Petal Live Jadi Penutup Perjalanan Eternal Sunshine
Tur Eternal Sunshine telah resmi berakhir, tetapi perjalanan musik Ariana Grande melalui era tersebut masih berlanjut.
Dengan merilis petal (The Complete Live Album), Ariana memberikan kesempatan kepada penggemar untuk mendengarkan kembali 12 lagu dari album terbarunya dalam format live.
Lagu seperti “Kiss Me”, “Petal”, “Stay”, “Oh Well”, “Big Feelings”, “Freak”, “Warning Signs”, “Like I Do”, “Never Get Over Me”, “Bad Thing (Bunny Hop)”, dan “Nowhere, Nobody” menjadi bagian dari album tersebut. Sementara “Hate That I Made You Love Me” hadir melalui rekaman dari sesi rehearsal tur.
Kehadiran album ini menjadi kejutan tersendiri setelah konser terakhir Ariana di London.

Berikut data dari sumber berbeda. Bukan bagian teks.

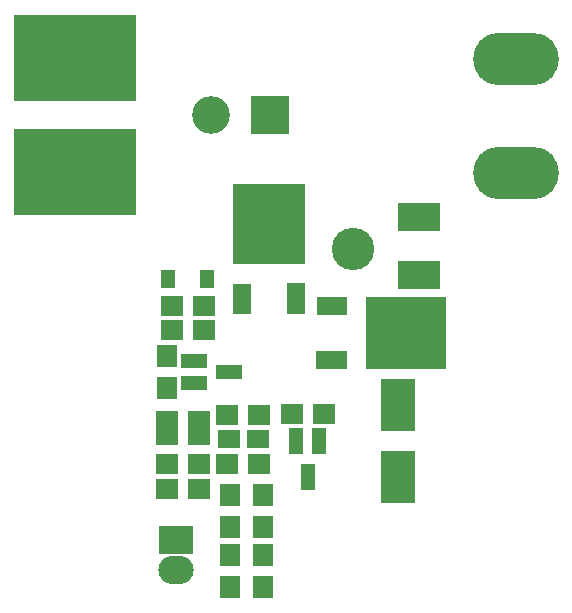
<source format=gts>
G04 #@! TF.FileFunction,Soldermask,Top*
%FSLAX46Y46*%
G04 Gerber Fmt 4.6, Leading zero omitted, Abs format (unit mm)*
G04 Created by KiCad (PCBNEW 4.0.7-e2-6376~58~ubuntu16.04.1) date Mon Nov  6 12:00:07 2017*
%MOMM*%
%LPD*%
G01*
G04 APERTURE LIST*
%ADD10C,0.100000*%
%ADD11R,1.975000X2.360000*%
%ADD12R,3.550000X2.360000*%
%ADD13R,2.600000X1.600000*%
%ADD14R,6.800000X6.200000*%
%ADD15R,3.450000X3.150000*%
%ADD16R,1.500000X1.600000*%
%ADD17R,1.600000X2.600000*%
%ADD18R,6.200000X6.800000*%
%ADD19R,3.150000X3.450000*%
%ADD20R,1.600000X1.500000*%
%ADD21R,10.400000X7.400000*%
%ADD22O,7.250000X4.450000*%
%ADD23C,3.600000*%
%ADD24R,3.194000X3.194000*%
%ADD25C,3.194000*%
%ADD26R,1.900000X1.650000*%
%ADD27R,2.900000X4.400000*%
%ADD28R,1.700000X1.900000*%
%ADD29R,1.300000X1.600000*%
%ADD30R,1.900000X1.700000*%
%ADD31R,1.960000X1.050000*%
%ADD32R,2.300000X1.200000*%
%ADD33R,3.000000X2.400000*%
%ADD34O,3.000000X2.400000*%
%ADD35R,1.200000X2.300000*%
G04 APERTURE END LIST*
D10*
D11*
X158011000Y-98124000D03*
X156438500Y-98124000D03*
X158013500Y-103044000D03*
X156438500Y-103044000D03*
D12*
X157226000Y-98124000D03*
X157226000Y-103044000D03*
D13*
X149860000Y-105664000D03*
D14*
X156160000Y-107944000D03*
D15*
X157835000Y-109469000D03*
X154485000Y-106419000D03*
X157835000Y-106419000D03*
X154485000Y-109469000D03*
D16*
X149310000Y-110224000D03*
X150410000Y-110224000D03*
D17*
X142246000Y-105038000D03*
D18*
X144526000Y-98738000D03*
D19*
X146051000Y-97063000D03*
X143001000Y-100413000D03*
X143001000Y-97063000D03*
X146051000Y-100413000D03*
D20*
X146806000Y-104488000D03*
X146806000Y-105588000D03*
D21*
X128130800Y-84683600D03*
X128130800Y-94335600D03*
D22*
X165473000Y-84709000D03*
X165473000Y-94352000D03*
D23*
X151638000Y-100838000D03*
D24*
X144627600Y-89509600D03*
D25*
X139627600Y-89509600D03*
D26*
X141124080Y-116907881D03*
X143624080Y-116907881D03*
D27*
X155448000Y-114044000D03*
X155448000Y-120144000D03*
D28*
X141224000Y-126759975D03*
X141224000Y-129459975D03*
D29*
X139318000Y-103378000D03*
X136018000Y-103378000D03*
D28*
X144018000Y-129459975D03*
X144018000Y-126759975D03*
D30*
X138644080Y-121158000D03*
X135944080Y-121158000D03*
X135944080Y-119053992D03*
X138644080Y-119053992D03*
X141024080Y-119053992D03*
X143724080Y-119053992D03*
X143724080Y-114875881D03*
X141024080Y-114875881D03*
D28*
X141224000Y-124379975D03*
X141224000Y-121679975D03*
X135890000Y-109902000D03*
X135890000Y-112602000D03*
D30*
X139018000Y-105664000D03*
X136318000Y-105664000D03*
X136318000Y-107696000D03*
X139018000Y-107696000D03*
D28*
X144018000Y-121679975D03*
X144018000Y-124379975D03*
D31*
X135944080Y-115055992D03*
X135944080Y-116005992D03*
X135944080Y-116955992D03*
X138644080Y-116955992D03*
X138644080Y-115055992D03*
X138644080Y-116005992D03*
D32*
X138200000Y-110302000D03*
X138200000Y-112202000D03*
X141200000Y-111252000D03*
D33*
X136652000Y-125476000D03*
D34*
X136652000Y-128016000D03*
D35*
X148778000Y-117118000D03*
X146878000Y-117118000D03*
X147828000Y-120118000D03*
D30*
X149178000Y-114808000D03*
X146478000Y-114808000D03*
M02*

</source>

Di saat yang sama, perhatian publik masih tertuju pada sejumlah hal lain dalam kehidupan Ariana, mulai dari perubahan lirik “Thank U, Next” yang menyebut Ricky Alvarez hingga keputusan Ariana untuk mengambil jeda dari beberapa kegiatan publik.
Namun, musik tetap menjadi bagian penting dari perjalanan Ariana Grande.
Petal sebagai album studio kedelapannya telah mencatat pencapaian besar dengan menempati posisi pertama Billboard 200 dan meraih 295 ribu unit ekuivalen album di Amerika Serikat.
Kini, versi live dari album tersebut memberikan warna baru bagi para pendengar.
Bagi penggemar Ariana Grande, perilisan petal (The Complete Live Album) bukan hanya soal mendapatkan rekaman lagu dalam versi berbeda. Album tersebut juga menjadi semacam dokumentasi perjalanan Eternal Sunshine, dari panggung hingga akhirnya tur tersebut ditutup di London.
Kejutan ini sekaligus menunjukkan bahwa meski rangkaian konser telah selesai, Ariana masih memiliki cara untuk kembali menyapa para penggemarnya.
Album live tersebut pun menjadi hadiah tambahan bagi mereka yang selama beberapa bulan mengikuti perjalanan Eternal Sunshine. Setelah menikmati penampilan Ariana secara langsung maupun melalui berbagai potongan video dari konser, kini penggemar dapat kembali mendengarkan materi tersebut melalui rekaman resmi.
Dengan dirilisnya petal (The Complete Live Album), era terbaru Ariana Grande mendapatkan satu bab tambahan yang tidak kalah menarik. Musik, penampilan live, dan berbagai momen yang terjadi selama tur kini menjadi bagian dari perjalanan yang dapat dikenang oleh para penggemarnya.